Congratulations on turning 18, now you must return to Afghanistan!
If an unaccompanied refugee child is granted a residence permit because the child has no network in their home country, the residence permit expires when the child turns 18, and there is virtually no chance of having it extended, because the stay will typically only have been 2-5 years which is not considered sufficient attachment. Unaccompanied minors are also moved to adult centres, if they reach the age of 17 during the asylum procedure.
 
Deportation centres are destructive to children's health
It has been well documented since the 1990s that children are mentally damaged by living in the asylum system for several years. Yet, approximately 100 children lived for a number of years in the Sjælsmark deportation centre in completely miserable conditions in order to pressure their parents to return home, and a psychological report from the Red Cross caused a great stir in 2019. Although the families with children were moved to Avnstrup under slightly better conditions after massive public protests, the children did not fare noticeably better, as the Red Cross's follow-up study from 2022 showed.

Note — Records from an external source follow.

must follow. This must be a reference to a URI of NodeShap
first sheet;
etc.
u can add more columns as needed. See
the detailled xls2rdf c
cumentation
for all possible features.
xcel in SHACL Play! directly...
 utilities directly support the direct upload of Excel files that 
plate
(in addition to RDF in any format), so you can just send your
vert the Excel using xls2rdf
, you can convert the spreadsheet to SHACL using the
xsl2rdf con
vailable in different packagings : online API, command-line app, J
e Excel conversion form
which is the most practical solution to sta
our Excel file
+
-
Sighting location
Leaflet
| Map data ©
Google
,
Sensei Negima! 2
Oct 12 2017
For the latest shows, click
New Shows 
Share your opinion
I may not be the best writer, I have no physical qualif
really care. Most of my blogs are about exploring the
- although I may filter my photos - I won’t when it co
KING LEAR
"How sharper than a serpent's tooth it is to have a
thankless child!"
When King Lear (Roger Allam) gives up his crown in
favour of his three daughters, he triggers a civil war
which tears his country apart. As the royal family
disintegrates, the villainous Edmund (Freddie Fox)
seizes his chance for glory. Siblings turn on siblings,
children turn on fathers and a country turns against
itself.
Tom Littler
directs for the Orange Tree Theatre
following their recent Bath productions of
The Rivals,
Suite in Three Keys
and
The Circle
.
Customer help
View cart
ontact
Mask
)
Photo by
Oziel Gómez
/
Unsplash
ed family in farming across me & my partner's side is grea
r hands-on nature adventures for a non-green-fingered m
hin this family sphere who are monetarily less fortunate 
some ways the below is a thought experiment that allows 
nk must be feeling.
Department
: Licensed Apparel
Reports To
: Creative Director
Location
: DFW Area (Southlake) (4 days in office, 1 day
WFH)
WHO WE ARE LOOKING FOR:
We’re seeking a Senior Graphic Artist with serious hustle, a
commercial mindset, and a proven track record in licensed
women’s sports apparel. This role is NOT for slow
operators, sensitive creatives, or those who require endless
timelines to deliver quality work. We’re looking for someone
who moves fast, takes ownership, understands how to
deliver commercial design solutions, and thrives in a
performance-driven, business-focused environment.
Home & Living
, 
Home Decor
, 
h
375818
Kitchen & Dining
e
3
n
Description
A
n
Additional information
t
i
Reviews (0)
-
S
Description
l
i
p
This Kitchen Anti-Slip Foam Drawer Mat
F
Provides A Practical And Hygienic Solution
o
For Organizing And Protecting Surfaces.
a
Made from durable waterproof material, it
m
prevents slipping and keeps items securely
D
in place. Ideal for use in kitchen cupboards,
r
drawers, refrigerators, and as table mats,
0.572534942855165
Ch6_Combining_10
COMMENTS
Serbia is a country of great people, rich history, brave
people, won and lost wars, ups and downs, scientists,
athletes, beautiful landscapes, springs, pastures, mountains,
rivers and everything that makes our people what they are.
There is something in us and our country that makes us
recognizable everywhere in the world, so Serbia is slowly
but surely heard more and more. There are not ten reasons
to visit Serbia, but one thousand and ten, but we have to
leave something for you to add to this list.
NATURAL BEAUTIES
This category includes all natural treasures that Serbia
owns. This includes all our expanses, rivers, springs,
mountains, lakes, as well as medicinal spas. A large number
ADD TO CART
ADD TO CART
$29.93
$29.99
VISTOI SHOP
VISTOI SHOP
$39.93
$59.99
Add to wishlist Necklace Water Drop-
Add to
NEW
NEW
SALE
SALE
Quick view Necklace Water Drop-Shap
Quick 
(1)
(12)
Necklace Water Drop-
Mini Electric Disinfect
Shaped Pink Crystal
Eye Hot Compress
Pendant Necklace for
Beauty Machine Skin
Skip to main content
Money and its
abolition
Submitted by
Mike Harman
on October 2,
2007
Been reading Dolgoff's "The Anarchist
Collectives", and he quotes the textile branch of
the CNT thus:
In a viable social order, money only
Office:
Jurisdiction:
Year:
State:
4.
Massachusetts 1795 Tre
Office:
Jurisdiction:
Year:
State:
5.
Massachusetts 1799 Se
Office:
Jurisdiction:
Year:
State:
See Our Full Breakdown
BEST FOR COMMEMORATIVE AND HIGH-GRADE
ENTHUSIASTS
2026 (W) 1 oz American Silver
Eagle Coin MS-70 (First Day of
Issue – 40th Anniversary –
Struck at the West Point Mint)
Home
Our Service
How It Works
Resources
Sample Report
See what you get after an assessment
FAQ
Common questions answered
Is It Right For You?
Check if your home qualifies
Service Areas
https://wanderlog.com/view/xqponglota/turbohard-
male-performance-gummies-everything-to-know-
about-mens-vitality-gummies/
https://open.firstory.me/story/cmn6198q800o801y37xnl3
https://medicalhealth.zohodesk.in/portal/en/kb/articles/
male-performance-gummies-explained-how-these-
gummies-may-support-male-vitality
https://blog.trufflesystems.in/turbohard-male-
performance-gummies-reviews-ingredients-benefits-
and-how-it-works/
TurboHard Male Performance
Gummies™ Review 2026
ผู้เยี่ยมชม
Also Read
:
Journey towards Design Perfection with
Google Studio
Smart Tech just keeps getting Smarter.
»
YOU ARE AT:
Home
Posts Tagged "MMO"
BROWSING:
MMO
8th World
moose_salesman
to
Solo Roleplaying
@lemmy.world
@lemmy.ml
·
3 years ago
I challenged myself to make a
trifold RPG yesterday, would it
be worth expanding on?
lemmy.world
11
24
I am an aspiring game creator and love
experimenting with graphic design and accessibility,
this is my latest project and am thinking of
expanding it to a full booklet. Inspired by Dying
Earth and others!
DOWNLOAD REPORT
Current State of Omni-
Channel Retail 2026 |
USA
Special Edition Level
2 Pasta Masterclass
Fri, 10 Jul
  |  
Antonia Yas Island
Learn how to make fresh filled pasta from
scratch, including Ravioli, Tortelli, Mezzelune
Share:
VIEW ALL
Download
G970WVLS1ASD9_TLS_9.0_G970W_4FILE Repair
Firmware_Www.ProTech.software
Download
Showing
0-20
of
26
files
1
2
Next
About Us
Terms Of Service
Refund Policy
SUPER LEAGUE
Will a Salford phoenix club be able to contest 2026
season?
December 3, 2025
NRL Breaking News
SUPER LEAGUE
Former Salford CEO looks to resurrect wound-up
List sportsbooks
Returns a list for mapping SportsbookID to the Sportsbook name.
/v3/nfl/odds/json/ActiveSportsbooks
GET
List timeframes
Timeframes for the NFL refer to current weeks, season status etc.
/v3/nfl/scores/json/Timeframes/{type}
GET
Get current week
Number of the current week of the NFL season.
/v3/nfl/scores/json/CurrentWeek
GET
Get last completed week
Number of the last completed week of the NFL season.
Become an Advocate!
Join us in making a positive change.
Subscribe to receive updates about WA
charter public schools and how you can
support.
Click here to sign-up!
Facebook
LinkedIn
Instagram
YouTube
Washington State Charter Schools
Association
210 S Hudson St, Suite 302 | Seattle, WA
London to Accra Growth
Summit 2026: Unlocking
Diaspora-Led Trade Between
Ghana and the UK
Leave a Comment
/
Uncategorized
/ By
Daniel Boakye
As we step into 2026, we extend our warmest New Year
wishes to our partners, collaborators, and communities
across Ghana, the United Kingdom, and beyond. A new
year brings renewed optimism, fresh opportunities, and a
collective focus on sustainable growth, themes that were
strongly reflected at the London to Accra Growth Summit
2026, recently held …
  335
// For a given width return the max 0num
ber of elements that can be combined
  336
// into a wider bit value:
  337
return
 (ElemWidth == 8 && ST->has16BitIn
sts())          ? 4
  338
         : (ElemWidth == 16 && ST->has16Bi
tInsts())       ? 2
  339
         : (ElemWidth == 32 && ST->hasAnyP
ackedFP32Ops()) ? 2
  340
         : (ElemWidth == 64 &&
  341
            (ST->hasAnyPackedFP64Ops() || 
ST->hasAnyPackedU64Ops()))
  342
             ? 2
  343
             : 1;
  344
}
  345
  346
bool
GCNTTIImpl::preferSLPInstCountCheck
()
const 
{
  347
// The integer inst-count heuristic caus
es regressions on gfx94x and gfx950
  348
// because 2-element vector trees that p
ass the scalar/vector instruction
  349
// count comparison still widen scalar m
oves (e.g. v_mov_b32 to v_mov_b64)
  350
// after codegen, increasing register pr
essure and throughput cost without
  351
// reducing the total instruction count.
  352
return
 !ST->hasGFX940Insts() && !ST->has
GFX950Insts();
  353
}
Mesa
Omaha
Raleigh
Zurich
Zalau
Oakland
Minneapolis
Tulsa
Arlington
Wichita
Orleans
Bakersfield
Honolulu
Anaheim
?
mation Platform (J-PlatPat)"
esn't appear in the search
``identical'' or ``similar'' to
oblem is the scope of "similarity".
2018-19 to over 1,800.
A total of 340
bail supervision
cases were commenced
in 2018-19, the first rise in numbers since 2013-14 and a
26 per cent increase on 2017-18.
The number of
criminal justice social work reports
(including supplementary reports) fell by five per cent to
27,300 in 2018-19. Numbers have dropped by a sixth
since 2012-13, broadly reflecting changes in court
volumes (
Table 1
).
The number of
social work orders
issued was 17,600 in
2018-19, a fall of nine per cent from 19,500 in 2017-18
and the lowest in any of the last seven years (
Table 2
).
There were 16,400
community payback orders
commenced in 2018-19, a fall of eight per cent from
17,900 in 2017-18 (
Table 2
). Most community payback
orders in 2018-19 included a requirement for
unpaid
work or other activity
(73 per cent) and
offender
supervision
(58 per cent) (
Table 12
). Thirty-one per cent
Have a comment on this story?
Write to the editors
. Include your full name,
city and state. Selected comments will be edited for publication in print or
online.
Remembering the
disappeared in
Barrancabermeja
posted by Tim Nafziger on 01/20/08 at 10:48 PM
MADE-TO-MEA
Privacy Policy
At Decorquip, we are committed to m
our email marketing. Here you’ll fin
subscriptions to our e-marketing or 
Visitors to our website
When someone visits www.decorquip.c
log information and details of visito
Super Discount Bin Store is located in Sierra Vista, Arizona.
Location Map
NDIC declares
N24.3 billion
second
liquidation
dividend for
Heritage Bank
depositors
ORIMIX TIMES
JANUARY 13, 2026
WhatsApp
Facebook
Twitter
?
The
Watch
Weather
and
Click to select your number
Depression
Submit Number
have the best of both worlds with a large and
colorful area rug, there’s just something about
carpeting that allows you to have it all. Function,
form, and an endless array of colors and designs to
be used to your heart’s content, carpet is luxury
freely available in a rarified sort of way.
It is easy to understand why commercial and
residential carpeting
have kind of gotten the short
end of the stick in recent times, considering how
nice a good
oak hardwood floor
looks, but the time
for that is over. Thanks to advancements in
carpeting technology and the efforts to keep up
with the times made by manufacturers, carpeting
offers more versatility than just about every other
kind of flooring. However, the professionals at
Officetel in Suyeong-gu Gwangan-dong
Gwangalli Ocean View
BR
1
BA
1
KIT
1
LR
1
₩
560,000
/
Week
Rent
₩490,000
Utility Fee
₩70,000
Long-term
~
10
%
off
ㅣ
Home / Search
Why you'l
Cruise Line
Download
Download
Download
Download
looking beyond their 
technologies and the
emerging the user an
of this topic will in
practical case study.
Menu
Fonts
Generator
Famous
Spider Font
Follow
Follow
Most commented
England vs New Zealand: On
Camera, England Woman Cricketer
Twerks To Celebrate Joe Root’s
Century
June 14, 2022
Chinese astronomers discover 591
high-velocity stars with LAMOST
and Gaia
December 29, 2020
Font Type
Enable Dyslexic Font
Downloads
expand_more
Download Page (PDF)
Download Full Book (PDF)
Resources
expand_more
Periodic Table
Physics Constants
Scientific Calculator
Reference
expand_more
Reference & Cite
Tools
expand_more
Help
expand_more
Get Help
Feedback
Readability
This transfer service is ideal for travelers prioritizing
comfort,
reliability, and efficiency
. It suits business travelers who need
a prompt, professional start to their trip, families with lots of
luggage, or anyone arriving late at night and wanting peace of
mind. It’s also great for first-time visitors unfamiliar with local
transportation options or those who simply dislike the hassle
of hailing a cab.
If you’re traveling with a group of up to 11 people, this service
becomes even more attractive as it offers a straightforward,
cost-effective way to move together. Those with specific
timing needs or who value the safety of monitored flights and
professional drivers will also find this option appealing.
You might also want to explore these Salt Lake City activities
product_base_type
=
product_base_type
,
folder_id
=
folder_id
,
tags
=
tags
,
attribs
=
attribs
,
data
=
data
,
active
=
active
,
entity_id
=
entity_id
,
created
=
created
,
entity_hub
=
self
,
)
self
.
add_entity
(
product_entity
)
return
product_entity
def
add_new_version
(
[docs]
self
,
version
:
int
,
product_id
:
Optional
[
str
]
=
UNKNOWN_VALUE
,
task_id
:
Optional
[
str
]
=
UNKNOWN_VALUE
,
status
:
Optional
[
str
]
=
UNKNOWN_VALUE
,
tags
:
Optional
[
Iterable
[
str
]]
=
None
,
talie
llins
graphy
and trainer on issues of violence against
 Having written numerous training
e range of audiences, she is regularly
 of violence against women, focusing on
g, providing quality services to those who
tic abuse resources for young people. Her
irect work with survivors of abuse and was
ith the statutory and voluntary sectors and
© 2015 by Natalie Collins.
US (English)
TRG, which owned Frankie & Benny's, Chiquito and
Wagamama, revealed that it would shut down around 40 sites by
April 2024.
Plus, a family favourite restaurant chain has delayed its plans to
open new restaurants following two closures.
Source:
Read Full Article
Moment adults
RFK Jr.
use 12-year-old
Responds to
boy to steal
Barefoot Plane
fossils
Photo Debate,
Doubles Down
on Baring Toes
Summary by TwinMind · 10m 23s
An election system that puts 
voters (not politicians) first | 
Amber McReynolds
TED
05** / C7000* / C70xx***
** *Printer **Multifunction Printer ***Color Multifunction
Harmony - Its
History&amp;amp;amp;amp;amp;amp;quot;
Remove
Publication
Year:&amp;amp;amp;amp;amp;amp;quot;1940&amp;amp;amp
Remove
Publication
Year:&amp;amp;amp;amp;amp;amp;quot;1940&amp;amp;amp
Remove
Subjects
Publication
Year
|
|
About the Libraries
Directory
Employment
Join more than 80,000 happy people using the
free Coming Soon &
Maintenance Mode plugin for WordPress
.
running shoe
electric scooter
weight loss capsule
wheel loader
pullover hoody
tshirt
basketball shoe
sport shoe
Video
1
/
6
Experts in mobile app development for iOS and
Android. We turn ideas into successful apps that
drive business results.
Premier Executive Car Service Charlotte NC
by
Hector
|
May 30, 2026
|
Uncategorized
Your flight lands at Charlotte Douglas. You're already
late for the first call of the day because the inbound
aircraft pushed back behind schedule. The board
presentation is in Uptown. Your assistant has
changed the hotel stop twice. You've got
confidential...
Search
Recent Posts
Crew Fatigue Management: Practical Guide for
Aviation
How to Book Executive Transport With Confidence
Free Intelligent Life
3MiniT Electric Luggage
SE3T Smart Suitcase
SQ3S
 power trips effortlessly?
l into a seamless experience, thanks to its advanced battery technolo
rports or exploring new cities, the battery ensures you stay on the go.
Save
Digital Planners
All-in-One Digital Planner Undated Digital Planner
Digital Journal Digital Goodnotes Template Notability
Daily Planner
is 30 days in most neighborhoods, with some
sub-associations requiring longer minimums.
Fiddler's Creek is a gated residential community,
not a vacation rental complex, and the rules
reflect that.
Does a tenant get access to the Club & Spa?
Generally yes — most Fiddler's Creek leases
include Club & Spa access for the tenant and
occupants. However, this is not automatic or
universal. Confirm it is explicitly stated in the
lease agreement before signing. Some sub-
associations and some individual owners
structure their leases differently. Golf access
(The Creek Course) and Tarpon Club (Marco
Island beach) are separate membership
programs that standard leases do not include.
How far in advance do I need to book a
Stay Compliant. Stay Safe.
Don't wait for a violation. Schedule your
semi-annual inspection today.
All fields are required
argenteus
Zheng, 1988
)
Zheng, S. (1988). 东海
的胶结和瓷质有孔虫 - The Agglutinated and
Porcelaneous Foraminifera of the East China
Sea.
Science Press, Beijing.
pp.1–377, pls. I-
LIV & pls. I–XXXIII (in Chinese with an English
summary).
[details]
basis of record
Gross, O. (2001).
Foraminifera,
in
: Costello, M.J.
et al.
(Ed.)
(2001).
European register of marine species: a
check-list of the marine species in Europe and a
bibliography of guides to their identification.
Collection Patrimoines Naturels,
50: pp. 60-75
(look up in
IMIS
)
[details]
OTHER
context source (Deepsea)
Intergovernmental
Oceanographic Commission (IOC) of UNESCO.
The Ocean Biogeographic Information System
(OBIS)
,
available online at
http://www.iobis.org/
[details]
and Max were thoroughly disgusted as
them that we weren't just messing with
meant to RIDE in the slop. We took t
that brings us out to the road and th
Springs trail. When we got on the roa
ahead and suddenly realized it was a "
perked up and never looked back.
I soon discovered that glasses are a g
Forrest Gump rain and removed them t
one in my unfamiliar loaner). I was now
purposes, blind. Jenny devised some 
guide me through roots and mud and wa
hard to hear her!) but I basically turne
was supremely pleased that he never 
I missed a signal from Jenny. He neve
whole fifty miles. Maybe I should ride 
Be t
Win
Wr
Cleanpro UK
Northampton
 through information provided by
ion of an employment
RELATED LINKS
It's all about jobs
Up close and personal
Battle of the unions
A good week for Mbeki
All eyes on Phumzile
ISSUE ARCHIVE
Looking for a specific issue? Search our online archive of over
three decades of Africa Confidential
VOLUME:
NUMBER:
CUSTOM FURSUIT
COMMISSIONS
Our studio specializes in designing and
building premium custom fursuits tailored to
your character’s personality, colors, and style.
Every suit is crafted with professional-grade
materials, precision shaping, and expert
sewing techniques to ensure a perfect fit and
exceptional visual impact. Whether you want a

My mother lives in a deportation centre
A parent can be forced to live in a deportation centre, even though they have children with legal residence in Denmark, who may live on the other end of the country (see case on page 48 of our report on rejected and deportation centres). Only children with Danish citizenship, and thus EU citizenship, have a clear right to have both their parents with them as a consequence of an EU ruling from 2022.

Young children accompany their mothers during interviews
Many mothers go through the long asylum interviews with a small child on their lap, which is harmful to both the case and the child. Not enough is being done to solve this problem. Until about 5 years ago, asylum-seeking parents were not asked about their children's possible motives for asylum (e.g. female genital mutilation, forced marriage or risk of becoming a child soldier), and children did not have their own ID number in the asylum system.